### About this task
Below is some data. Retype exactly the lines starting at the one with "X155548000Y-90866700D03*" and ending at the one with "X131837000Y-83766300D03*".

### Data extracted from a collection
::::

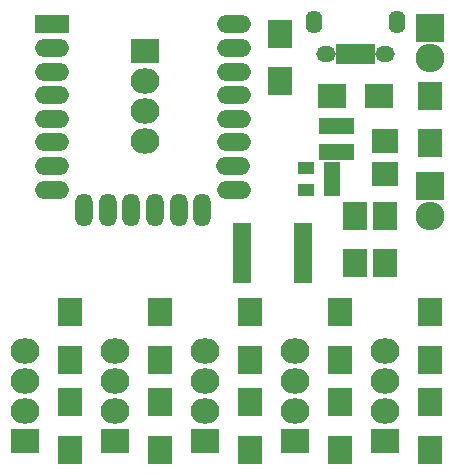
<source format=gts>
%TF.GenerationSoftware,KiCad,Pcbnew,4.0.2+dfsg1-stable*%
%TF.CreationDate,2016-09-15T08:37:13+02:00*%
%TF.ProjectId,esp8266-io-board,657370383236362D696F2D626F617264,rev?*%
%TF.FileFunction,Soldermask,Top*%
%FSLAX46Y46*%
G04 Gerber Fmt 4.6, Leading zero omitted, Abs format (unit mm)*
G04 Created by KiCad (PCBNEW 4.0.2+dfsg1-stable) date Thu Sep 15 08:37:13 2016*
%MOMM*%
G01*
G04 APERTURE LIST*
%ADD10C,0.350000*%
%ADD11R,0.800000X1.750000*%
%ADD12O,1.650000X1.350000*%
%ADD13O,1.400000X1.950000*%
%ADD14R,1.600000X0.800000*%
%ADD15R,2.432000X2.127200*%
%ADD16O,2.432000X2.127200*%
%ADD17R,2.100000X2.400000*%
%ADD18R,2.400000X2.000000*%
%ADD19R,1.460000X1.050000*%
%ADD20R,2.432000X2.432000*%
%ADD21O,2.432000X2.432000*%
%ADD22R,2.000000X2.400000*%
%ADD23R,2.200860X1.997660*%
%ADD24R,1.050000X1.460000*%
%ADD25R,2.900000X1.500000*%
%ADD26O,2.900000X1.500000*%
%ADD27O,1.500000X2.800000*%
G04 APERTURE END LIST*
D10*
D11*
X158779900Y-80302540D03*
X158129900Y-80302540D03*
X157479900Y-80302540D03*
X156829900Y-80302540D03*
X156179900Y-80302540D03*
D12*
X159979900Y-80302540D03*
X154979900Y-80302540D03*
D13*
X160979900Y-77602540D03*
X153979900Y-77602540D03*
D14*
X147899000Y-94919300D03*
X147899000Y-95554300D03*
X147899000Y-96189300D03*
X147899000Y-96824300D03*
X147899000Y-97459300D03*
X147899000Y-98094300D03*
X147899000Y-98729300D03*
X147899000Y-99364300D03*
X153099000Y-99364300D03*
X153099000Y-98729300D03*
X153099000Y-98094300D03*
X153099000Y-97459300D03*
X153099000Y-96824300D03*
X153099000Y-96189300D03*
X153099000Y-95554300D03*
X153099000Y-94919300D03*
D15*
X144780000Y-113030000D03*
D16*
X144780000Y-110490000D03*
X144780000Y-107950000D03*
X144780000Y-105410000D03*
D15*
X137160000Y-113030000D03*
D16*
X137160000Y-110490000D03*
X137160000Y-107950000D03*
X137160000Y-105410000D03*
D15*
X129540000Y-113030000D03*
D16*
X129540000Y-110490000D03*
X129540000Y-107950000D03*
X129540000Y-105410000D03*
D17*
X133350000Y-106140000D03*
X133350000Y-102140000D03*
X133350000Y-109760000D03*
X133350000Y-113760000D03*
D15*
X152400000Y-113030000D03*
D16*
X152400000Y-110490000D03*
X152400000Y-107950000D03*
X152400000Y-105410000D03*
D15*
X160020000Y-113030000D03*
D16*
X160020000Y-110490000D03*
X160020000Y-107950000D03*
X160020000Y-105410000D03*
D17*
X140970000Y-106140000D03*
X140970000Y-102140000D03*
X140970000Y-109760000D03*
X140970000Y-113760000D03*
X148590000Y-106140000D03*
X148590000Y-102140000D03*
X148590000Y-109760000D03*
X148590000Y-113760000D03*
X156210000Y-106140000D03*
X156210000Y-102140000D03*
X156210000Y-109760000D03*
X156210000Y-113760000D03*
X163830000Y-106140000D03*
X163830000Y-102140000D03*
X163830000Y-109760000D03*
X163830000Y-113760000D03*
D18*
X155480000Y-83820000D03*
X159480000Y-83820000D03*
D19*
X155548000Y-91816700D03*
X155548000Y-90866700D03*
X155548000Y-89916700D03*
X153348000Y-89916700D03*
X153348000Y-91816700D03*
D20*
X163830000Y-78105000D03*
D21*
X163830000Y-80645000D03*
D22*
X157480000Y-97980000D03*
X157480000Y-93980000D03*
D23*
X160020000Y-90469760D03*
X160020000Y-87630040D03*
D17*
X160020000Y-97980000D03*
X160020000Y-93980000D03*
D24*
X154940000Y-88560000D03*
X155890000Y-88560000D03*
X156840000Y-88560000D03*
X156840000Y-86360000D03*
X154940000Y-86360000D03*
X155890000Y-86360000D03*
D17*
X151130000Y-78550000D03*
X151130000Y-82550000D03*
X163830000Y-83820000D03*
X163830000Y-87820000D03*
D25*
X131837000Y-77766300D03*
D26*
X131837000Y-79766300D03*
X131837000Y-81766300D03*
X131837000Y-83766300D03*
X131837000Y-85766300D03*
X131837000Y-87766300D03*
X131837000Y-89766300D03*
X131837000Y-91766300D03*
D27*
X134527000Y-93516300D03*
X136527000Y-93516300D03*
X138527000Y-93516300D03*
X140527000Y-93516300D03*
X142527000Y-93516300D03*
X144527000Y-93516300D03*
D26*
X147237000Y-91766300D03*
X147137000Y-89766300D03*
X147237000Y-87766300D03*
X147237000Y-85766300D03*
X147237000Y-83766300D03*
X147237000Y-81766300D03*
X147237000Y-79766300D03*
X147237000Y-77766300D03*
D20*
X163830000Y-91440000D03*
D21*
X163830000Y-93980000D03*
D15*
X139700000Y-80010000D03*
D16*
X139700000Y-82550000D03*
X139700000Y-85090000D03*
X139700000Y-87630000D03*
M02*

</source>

::::

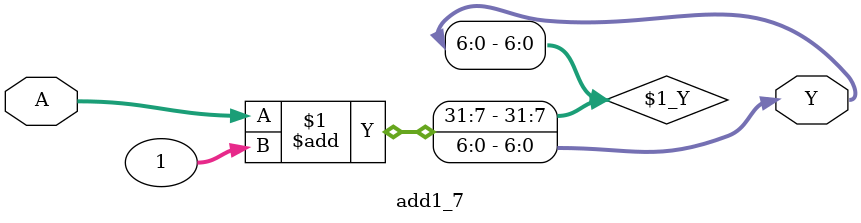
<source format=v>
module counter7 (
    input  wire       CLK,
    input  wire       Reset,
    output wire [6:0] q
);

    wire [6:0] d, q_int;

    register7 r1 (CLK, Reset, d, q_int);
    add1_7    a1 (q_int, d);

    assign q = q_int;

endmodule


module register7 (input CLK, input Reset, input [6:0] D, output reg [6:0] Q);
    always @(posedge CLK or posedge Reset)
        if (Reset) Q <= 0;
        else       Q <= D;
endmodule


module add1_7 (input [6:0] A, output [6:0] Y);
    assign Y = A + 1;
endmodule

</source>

::::

### Reply to the task
X155548000Y-90866700D03*
X155548000Y-89916700D03*
X153348000Y-89916700D03*
X153348000Y-91816700D03*
D20*
X163830000Y-78105000D03*
D21*
X163830000Y-80645000D03*
D22*
X157480000Y-97980000D03*
X157480000Y-93980000D03*
D23*
X160020000Y-90469760D03*
X160020000Y-87630040D03*
D17*
X160020000Y-97980000D03*
X160020000Y-93980000D03*
D24*
X154940000Y-88560000D03*
X155890000Y-88560000D03*
X156840000Y-88560000D03*
X156840000Y-86360000D03*
X154940000Y-86360000D03*
X155890000Y-86360000D03*
D17*
X151130000Y-78550000D03*
X151130000Y-82550000D03*
X163830000Y-83820000D03*
X163830000Y-87820000D03*
D25*
X131837000Y-77766300D03*
D26*
X131837000Y-79766300D03*
X131837000Y-81766300D03*
X131837000Y-83766300D03*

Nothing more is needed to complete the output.